:: TEXTO SELECCIONADO ::

Por el otro lado, claro, la alegría de sabernos vivos, el agradecimiento por la cultura de sismorresistencia que nos salvó la vida a 475.683 personas en Manizales. Esta es la parte, de esto que nos está pasando, que más me conmueve, constatar que hacer las cosas bien sí se nota: el agradecimiento por las paredes, los muros, las columnas, las planchas y toda la infraestructura que, aunque aporreada, nos dio tiempo de salir, y por todas las edificaciones a las que no les pasó absolutamente nada. Agradecimiento infinito con los constructores de la ciudad.

:::
:: MATERIAL EXTRAÍDO ::

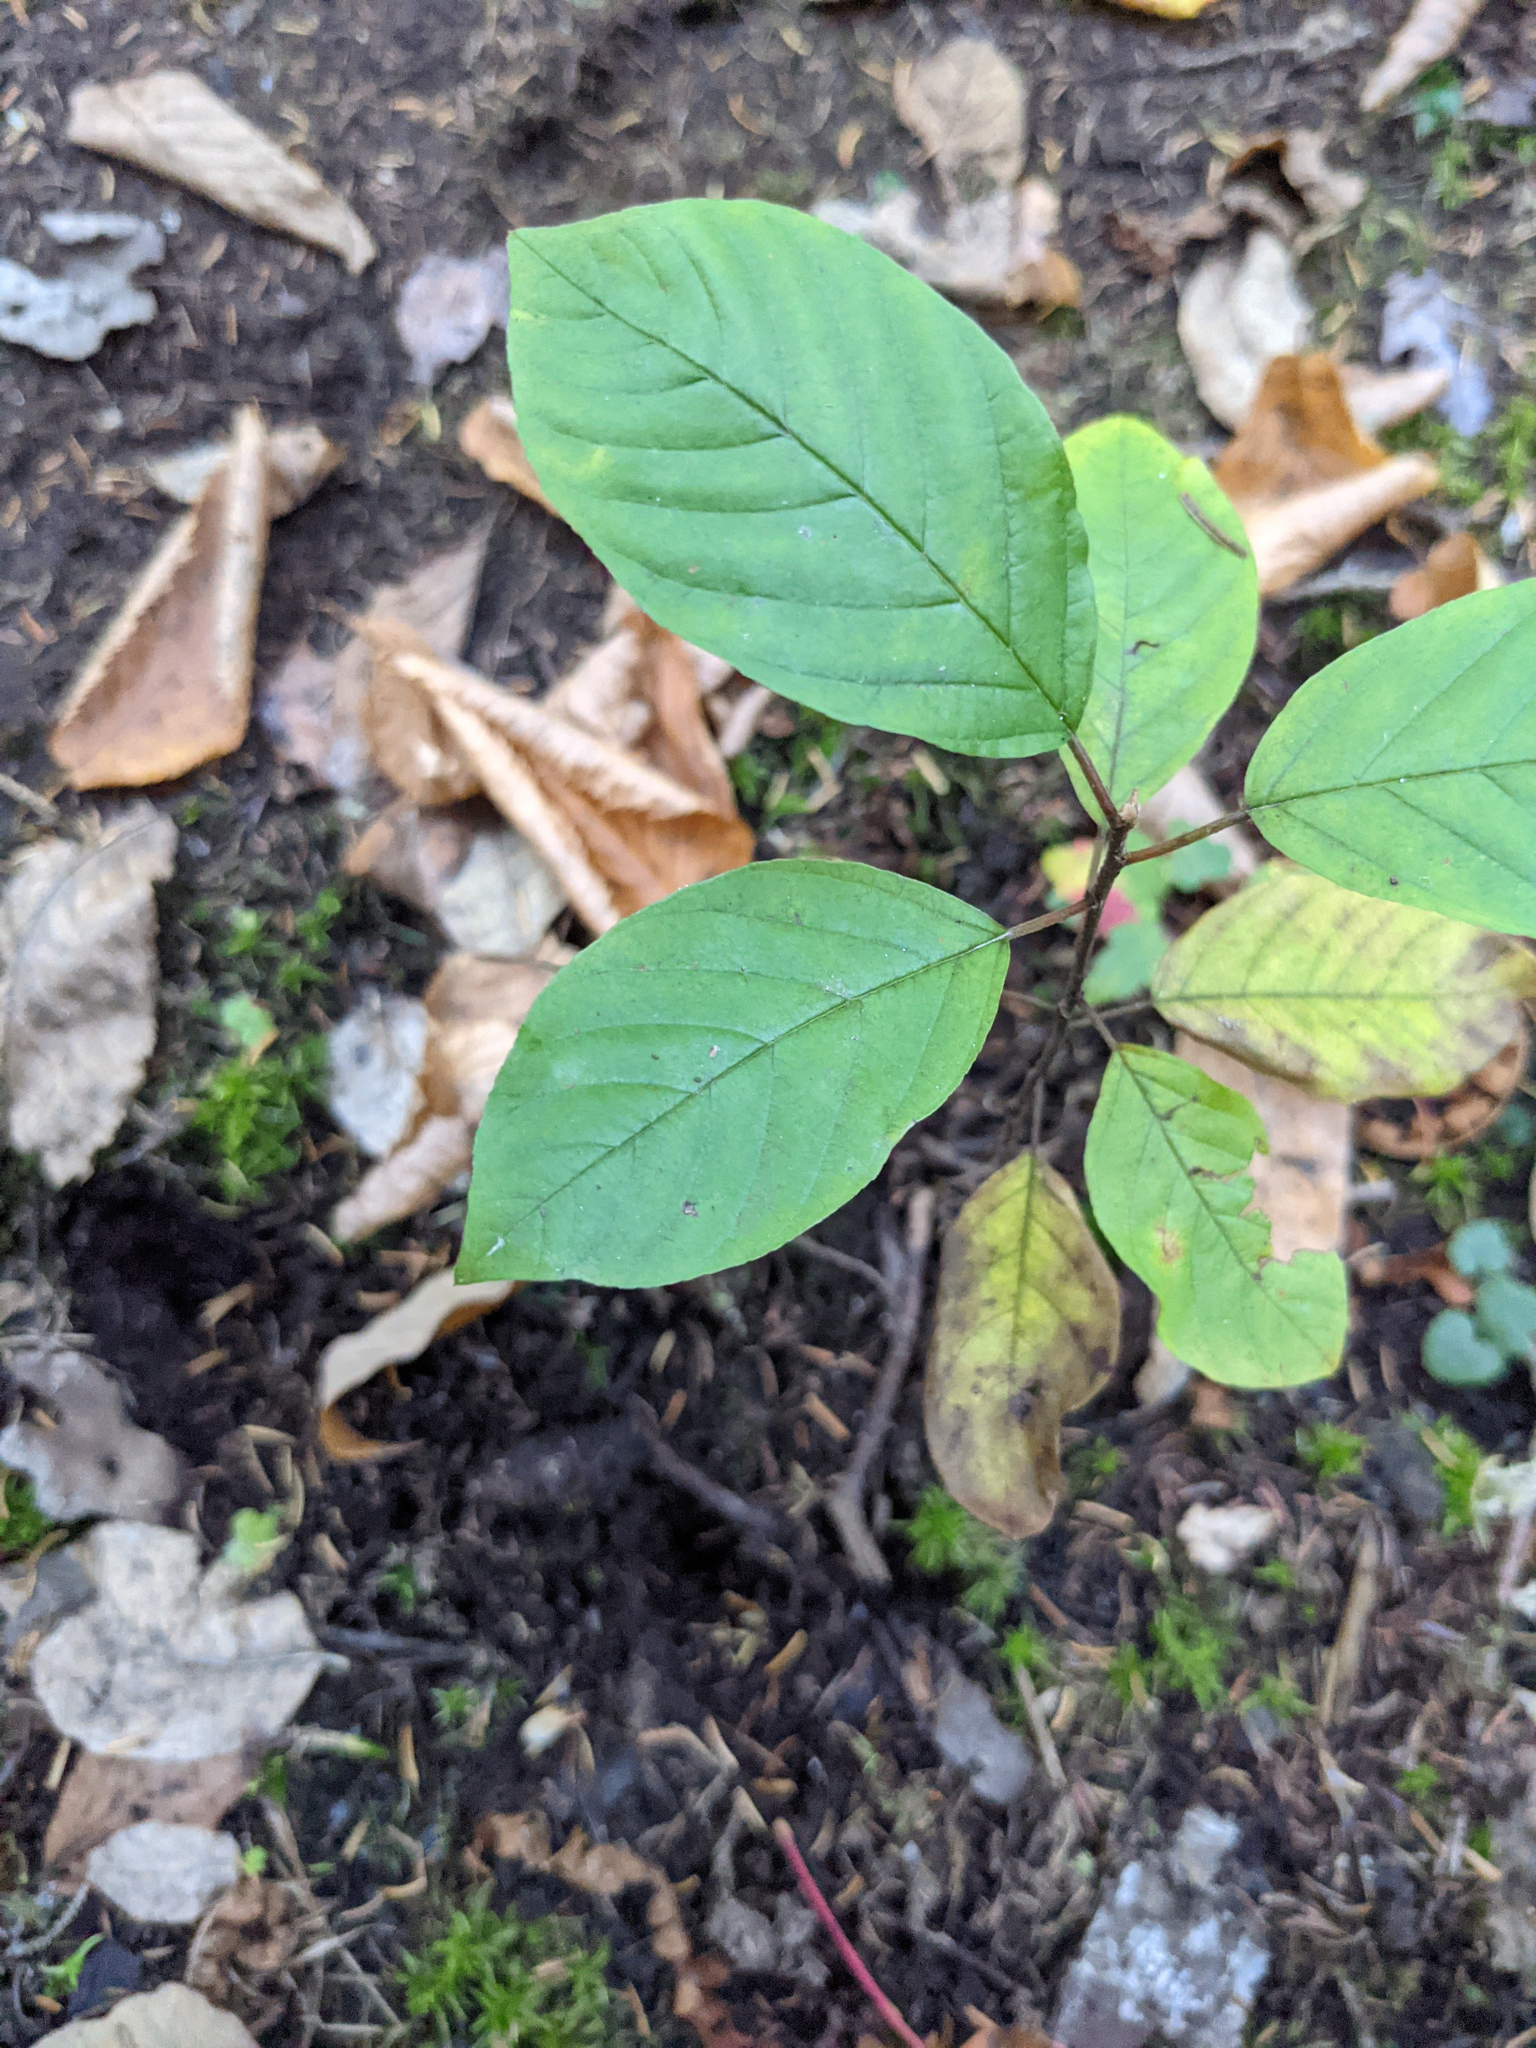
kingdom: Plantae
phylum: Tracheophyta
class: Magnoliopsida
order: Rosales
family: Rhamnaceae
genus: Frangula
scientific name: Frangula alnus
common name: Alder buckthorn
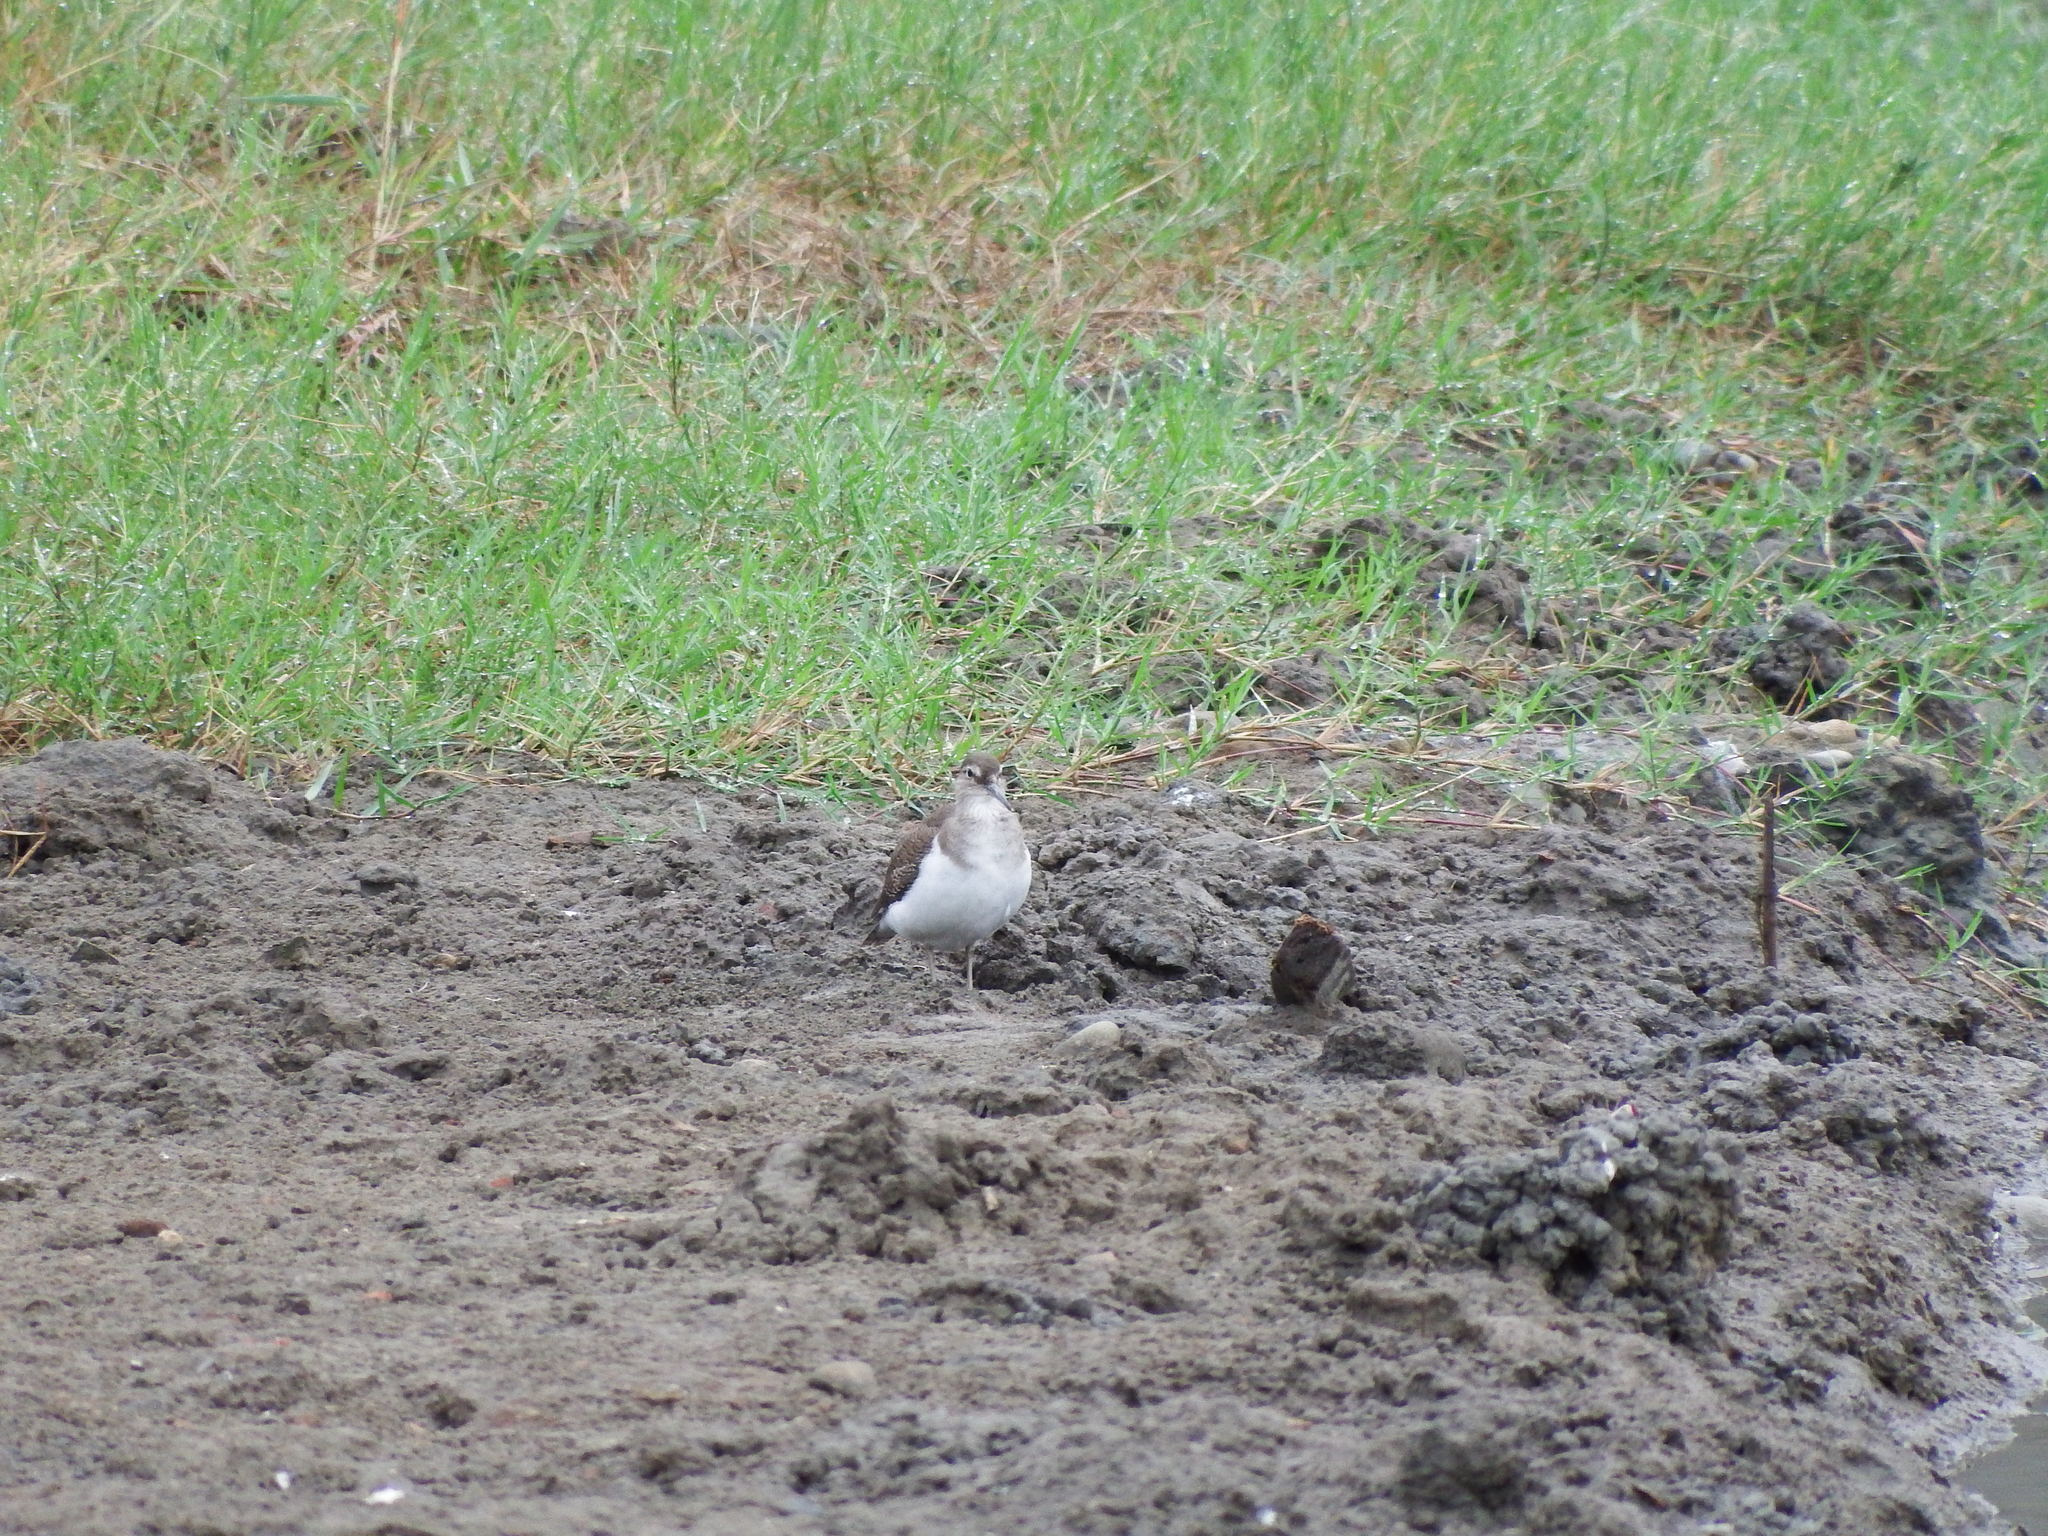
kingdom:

:::

TRABAJO POR REALIZAR – ¿Cómo seguiría el texto sobre la cultura de sismorresistencia en Manizales? Escribe su continuación a partir de la última oración.

RESULTADO DEL EJERCICIO –
Sobre infraestructura, demoliciones, reforzamientos y reconstrucciones conversamos ayer en El Río Suena con Ómar Darío Cardona, una eminencia en la materia. Ómar Darío es uno de los responsables del reforzamiento de la Catedral y del Palacio de la Gobernación que gracias a eso no se cayeron. Él nos contó, entre otras cosas, que estamos hablando de un proceso de recuperación que durará por lo menos cinco años. Viéndolo así la pandemia fue menos grave, él asegura que esto es mucho más serio que el terremoto de Armenia. La pregunta principal que nos deja esta conversación es: ¿cómo podemos sacar lo mejor de este momento?, ¿cómo hacemos para que el proceso de reparación nos deje fortalecidos y disminuya, por ejemplo, el número de personas en la pobreza?, ¿cómo hacemos para que esto que nos pasó no se convierta en una condena? Ese es el reto que sigue.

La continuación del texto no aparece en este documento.